Feld also talks about the body in mind; he mentions Bergson's thoughts on the perception that feeds on past experiences and memories and Casey's statement that the body, which is moving in a place, imports its past experiences into the present. Based on these two thoughts, Feld explains that acoustemology not only looks at sound as a source of information but also at the place and the environment. The place where sounds are created and consumed has cultural and social importance for that community, and the people also shape the acoustic properties of the place in it.
New York City has a multicultural structure that includes various cultures and elements of these cultures, such as art, languages, foods, and religions. It is also known as the city that never sleeps, partly due to the city never being silent. Anyone who listens to my soundscape will understand the dynamic structure of New York City, with the music, siren, and subway sounds it contains.
Experience is subjective
Kant is one of the philosophers who work on sensing the world; according to him, every person perceives the world differently. Similar to Schaffer's ways of hearing, Maquet talks about different ways of looking at art and experiencing it. Both Schaffer and Maquet talk about how the experience differs from person to person.
At this point, I would like to ask once again the questions suggested by Schaffer:
“Who’s listening?
What are they listening to?
What are they ignoring or refusing to listen to?”
Through my soundscape recording, inferences about New York City will differ depending on the listener's relationship with the city.
Whose New York City?
The sound that dominates my soundscape and probably many others in New York City is the sound of the subway. Feld states the importance of water for Kaluli people because it is "always heard even when it cannot be seen," and he highlights the water's acoustic and visual presence.
The subway has a similar importance for New York City. The subway is, too, "always heard even when it cannot be seen." Due to having an extensive transportation network, the subway forms a large part of city life and experience. The New York City Subway is a hub for New Yorkers; this causes the life above ground to be moved underground, which can also be heard in my soundscape recording.
As a social place, the subway allows conversations to continue while moving within the city. In the subway, a conversation between friends, a singing drunk person, and arguments among people can be encountered. Another example of life underground is the performances of musicians and dancers, who can be frequently encountered on the streets of New York.

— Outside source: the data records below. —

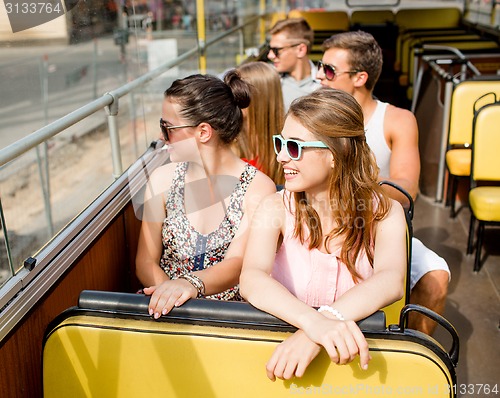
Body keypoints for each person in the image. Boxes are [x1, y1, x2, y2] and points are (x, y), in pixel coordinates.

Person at [240, 88, 407, 381]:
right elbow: (251, 278)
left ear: (335, 153)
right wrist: (315, 324)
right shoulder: (274, 208)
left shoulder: (385, 213)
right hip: (280, 360)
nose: (280, 156)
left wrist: (320, 327)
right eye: (280, 143)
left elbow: (391, 280)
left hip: (354, 365)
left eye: (294, 147)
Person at [317, 30, 450, 335]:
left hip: (376, 226)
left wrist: (350, 182)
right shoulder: (314, 114)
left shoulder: (396, 120)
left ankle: (411, 351)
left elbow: (405, 189)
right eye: (319, 68)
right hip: (320, 223)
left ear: (360, 78)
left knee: (435, 276)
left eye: (328, 70)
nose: (319, 77)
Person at [135, 71, 276, 319]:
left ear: (203, 132)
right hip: (163, 311)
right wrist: (167, 296)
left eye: (167, 128)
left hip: (227, 317)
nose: (161, 136)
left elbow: (236, 263)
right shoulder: (161, 180)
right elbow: (146, 260)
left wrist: (188, 285)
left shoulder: (258, 188)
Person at [235, 61, 285, 185]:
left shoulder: (288, 145)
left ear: (259, 99)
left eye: (239, 93)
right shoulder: (227, 139)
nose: (231, 99)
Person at [267, 17, 321, 111]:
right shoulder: (268, 81)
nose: (270, 55)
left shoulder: (325, 84)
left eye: (276, 50)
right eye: (269, 49)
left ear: (300, 50)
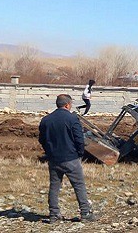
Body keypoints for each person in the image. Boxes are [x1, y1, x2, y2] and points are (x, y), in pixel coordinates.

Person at [38, 94, 96, 223]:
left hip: (54, 160)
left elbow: (42, 140)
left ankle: (54, 215)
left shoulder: (46, 120)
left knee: (54, 186)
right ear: (67, 105)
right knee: (79, 185)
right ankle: (85, 213)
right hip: (71, 159)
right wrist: (79, 153)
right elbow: (79, 139)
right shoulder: (72, 119)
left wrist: (49, 152)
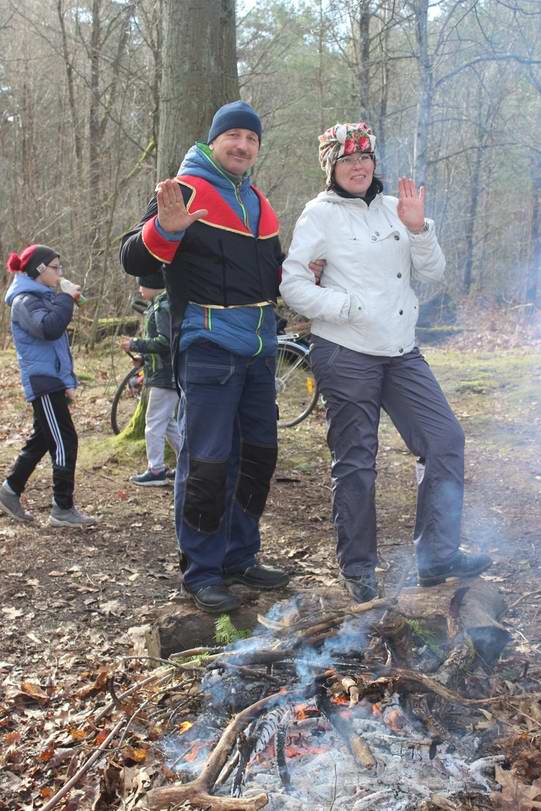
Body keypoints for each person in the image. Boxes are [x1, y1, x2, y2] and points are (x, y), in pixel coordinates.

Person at [280, 121, 492, 603]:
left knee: (444, 440)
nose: (357, 166)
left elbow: (433, 273)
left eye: (364, 157)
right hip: (345, 352)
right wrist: (344, 308)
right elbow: (292, 283)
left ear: (374, 161)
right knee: (356, 461)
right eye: (346, 159)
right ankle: (358, 568)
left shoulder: (399, 208)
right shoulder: (320, 214)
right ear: (331, 166)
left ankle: (437, 555)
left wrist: (418, 230)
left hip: (401, 352)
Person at [120, 100, 289, 613]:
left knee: (257, 457)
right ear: (213, 141)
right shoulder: (185, 189)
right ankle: (202, 570)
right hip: (209, 348)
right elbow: (133, 258)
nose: (242, 145)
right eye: (233, 135)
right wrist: (166, 229)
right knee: (209, 462)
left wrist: (309, 275)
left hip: (260, 351)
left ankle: (240, 556)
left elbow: (270, 277)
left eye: (251, 139)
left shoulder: (258, 202)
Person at [0, 245, 97, 527]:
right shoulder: (24, 301)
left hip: (52, 380)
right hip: (42, 381)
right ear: (40, 269)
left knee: (42, 438)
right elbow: (49, 329)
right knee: (65, 440)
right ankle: (62, 509)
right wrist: (66, 298)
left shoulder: (42, 298)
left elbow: (56, 345)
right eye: (56, 267)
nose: (60, 273)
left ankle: (9, 490)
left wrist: (67, 381)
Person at [120, 271, 181, 486]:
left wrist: (136, 343)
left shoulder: (163, 307)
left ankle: (156, 470)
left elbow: (165, 342)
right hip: (163, 373)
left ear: (153, 285)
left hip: (165, 376)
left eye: (142, 285)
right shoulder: (160, 305)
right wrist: (143, 358)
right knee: (168, 422)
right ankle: (187, 463)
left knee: (153, 423)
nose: (139, 289)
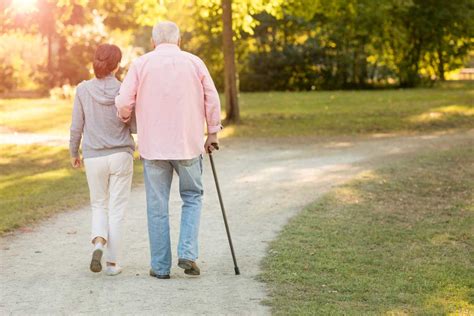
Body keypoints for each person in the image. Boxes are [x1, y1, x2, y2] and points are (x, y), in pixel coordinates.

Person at [115, 21, 222, 279]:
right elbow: (212, 97)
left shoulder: (141, 64)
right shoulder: (195, 62)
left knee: (157, 206)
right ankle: (187, 252)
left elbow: (123, 100)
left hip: (154, 147)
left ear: (153, 42)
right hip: (188, 143)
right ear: (179, 40)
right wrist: (213, 132)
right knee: (193, 197)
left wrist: (125, 116)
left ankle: (161, 267)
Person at [69, 44, 136, 276]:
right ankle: (112, 264)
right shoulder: (124, 90)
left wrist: (73, 152)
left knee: (99, 204)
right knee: (117, 210)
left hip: (94, 156)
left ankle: (98, 243)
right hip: (121, 155)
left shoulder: (83, 90)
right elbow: (134, 125)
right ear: (117, 66)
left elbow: (77, 125)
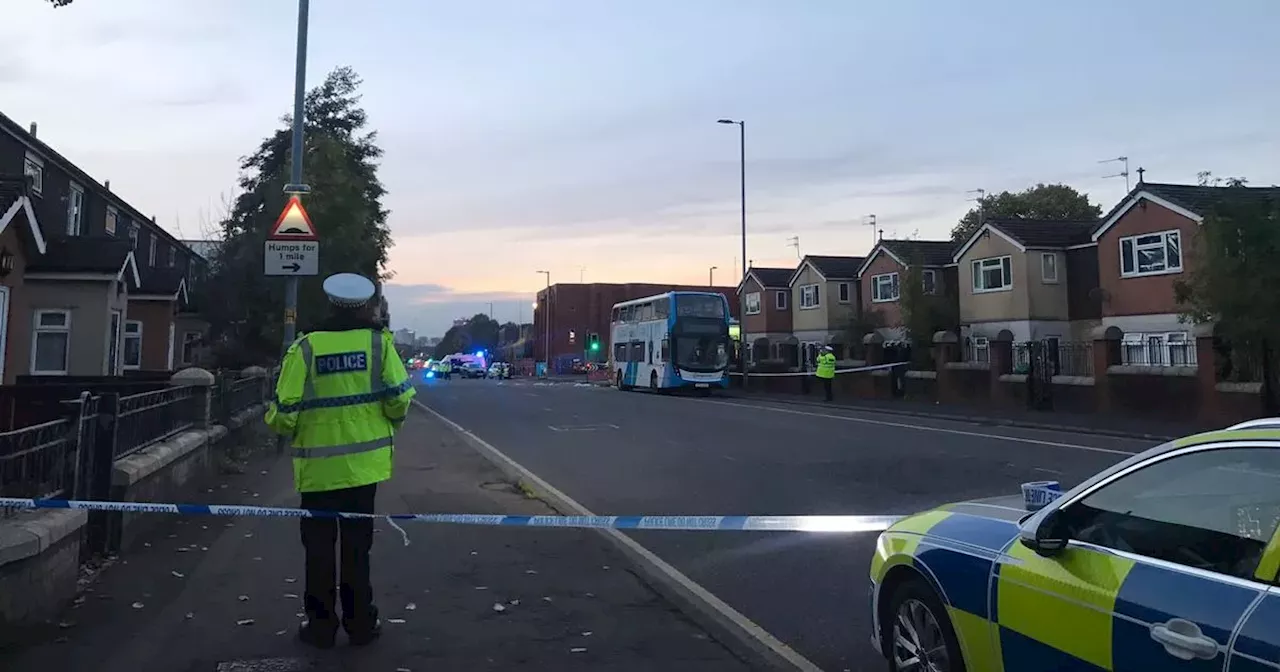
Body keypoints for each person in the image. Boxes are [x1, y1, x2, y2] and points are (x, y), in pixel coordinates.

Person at [265, 273, 416, 649]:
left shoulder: (306, 348)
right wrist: (388, 422)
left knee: (317, 552)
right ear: (367, 306)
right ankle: (361, 625)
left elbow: (284, 413)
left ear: (330, 304)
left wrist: (282, 426)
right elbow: (399, 399)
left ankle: (320, 628)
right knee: (356, 551)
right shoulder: (378, 344)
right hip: (364, 471)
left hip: (318, 472)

New York is crowded; people running to work and tourists wandering the streets create a dynamic city. With crowd comes noise; as one of the most densely populated cities in the world, for NYC to be a loud city would not surprise many. However, "my" New York City also has silence. A non-New Yorker would be surprised about the silence in my soundscape, but I bet New Yorkers will agree that New York also has its silence.
Similarly, my soundscape has multiple languages and religious practices. A listener would think about the multicultural environment in New York. However, a New Yorker might also try and guess the location of where the sound was recorded according to the language or religious sounds heard in the recording.
As Erlmann suggests, the interaction established through hearing is also very effective in understanding culture. Feld thinks that an ethnography should include the voices that people hear every day. The sounds of New York City, traffic, construction, and sirens, may resemble the sounds of a typical big city. However, when listened carefully, it can be noticed that it carries essential clues about the City's culture. Insights may differ depending on who is listening to the sounds and what people want to hear. I think my soundscape will give most people an idea of what it's like to be in the City that never sleeps.
Well, what are you listening to?
What sound do you hear in your environment?
What does your city sound like?
If you create a soundscape of your city, I would love to hear and talk about it!